Well, I saw Where the Wild Things Are a few hours ago, and I felt like sharing my thoughts. I just ripped my super-long comment from
io9 with a few edits, although since this is my blog now and I no longer have any real desire to make this civil, there's a little bit of rant in here.
I got a very different read off this movie than many people did (most felt it was extremely nihilistic, depressing and pointless). Personally, it gave me a similar feeling as that of the book. Max is a brat, he goes to Where the Wild Things Are, becomes discontent and then goes home feeling relieved and renewed to find that he still has a mother that loves him and still has a place to come home to.
Other than the direction Eggers and Jonze took with the Wild Things, they kind of just fleshed it out with more gruesome details of growing up. I personally felt that his journey to WTWTA became a learning experience, that people are just going to be what they are and not being comfortable with yourself makes matters worse. Even though Carol's response to "I'm Max" was "well that's not very much," I felt like it became a turning point for him. No, it's not a lot to other people. But it will make you happier if you accept that, and make other people easier to deal with. After that moment, he goes home, and finds comfort there after facing the hardships he knows he'll have to deal with in coming to terms with other people, who are generally shitty. His mother loves him no matter what, she'll stay up late waiting for him and still have warm dinner for him: it's an affirmation that he'll be accepted by the people he does care about, just by being himself.
I thought the music and visuals were fantastic, and furthermore the scenes with the Wild Things themselves resonated with me. Their emotional reactions to meaningless things like throwing dirt clods or playing favorites or not stepping on someone's head because it would give them the satisfaction of martyrdom resonate with me, because I've been in circumstances where people have acted like that, and pared down in this way you realize how stupid those situations are.
No, Max does not make things better for the Wild Things. He didn't in the book either. Maybe they became better after he left because they learned how to be comfortable with themselves, maybe they didn't. In the book, they were still the same Wild Things after he left (although to be honest, it really doesn't matter if this movie "stayed true" to the book, for obvious reasons). For me, what happened to them wasn't really even the point. They were just archetypes for Max to learn to cope with, and his version of coping was, "fuck them, I'm just going to be Max." Personally, I like that message.
I understand the whole, "well it's adapted from a kid's book, why isn't it a kid's movie?" logic, but why can't a kid's book be adapted into an adult movie? Especially a kid's book whose original audience is now all grown up? Seriously. It's Eggers and Jonze. You must be joking. I can't even work up enough spite to properly voice how irritating it is that people follow that train of thought. Use your fucking brains, people.
DAVE EGGERS.
SPIKE JONZE. Even knowing the
basic gist of the kinds of movies Jonze has directed and the kinds of books Eggers has written should have been sounding alarm bells off in your hollow little heads. And even if you live under a rock and have NEVER heard of either of these people or their work, maybe all the hype about this movie and how maybe it's NOT good for kids should have been enough? Shouldn't you be reading reviews for the movies you take your small children to anyway instead of mindlessly consuming what is marketed at their target demographic (which leads me to a small tangent, which is that marketing this as a children's movie was misleading, so maybe I should be a little less harsh on some of the thoughtless humans that spawn kids these days)?

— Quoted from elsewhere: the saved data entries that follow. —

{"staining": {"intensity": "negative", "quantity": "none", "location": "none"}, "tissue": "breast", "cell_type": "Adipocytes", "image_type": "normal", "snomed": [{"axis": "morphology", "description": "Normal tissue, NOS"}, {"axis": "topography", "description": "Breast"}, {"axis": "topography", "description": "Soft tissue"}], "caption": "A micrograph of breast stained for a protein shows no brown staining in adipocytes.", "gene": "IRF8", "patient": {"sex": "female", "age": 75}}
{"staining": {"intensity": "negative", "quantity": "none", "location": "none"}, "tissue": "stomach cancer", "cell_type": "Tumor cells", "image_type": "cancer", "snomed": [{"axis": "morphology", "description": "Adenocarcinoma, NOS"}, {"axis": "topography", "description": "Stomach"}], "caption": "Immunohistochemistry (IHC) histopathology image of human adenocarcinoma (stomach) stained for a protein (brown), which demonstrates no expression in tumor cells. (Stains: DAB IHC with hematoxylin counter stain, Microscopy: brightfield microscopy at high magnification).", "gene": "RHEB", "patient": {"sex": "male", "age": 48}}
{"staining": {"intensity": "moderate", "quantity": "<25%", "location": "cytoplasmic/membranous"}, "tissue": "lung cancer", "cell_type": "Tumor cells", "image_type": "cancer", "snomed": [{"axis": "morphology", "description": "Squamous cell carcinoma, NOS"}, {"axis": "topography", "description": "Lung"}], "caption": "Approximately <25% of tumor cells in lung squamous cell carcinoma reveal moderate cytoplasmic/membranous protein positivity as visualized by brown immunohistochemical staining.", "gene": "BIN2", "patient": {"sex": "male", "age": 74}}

And people. Adaptation and Being John Malkovich were
CHARLIE KAUFMAN. Jonze
directed them, he did not write them. This is ostensibly the first movie he's ever co-written as far as I know (I haven't checked
IMDb to be sure). Please, separate the two if you can spare the brain power. They are not the same person. WTWTA is not a continuation of Jonze's typical themes
because the themes in the aforementioned films were not his. Also, if you had ever read Eggers you would realize that he had a very heavy hand in the script, which does not read like a Kaufman script. The cinematic style is obviously comparable, but the form that the content takes is very different. BLARGH end of nerd rage.
I dunno, I didn't quite get the same nihilistic feeling from this movie as so many others did. And I guess if an indie rock musical score = too much hipster, then you're going to go into this movie hating it anyway. I am so fucking tired of someone shouting "HIPSTER!!" and then everyone else around them going "YEAH FUCK THAT." What the fuck do you mean? What kind of defense is that? It's the same as seeing someone reading some obscure hard scifi and going "NERD!!" It's the most poisonous kind of bandwagoning that will actually keep people from experiencing something they may like for fear of being labeled something the cool kids spurn ("cool kids" being in reference to your personal peer group, I don't necessarily mean the societal zeitgeist of "cool"). It leaves a sour taste in my mouth just thinking of people like that.
ANYWAY. All in all, I didn't absolutely lovelovelove the movie, but I liked it a lot and I was very glad I saw it. It was beautiful, striking, thought-provoking and felt very real to me. It reminded me of the book in a lot of ways, but maybe I was just a fucked up kid. Go see it, and if you hate it, you are absolutely welcome to and now you actually have your very own opinion about it! Isn't that magical? Now shut the fuck up already.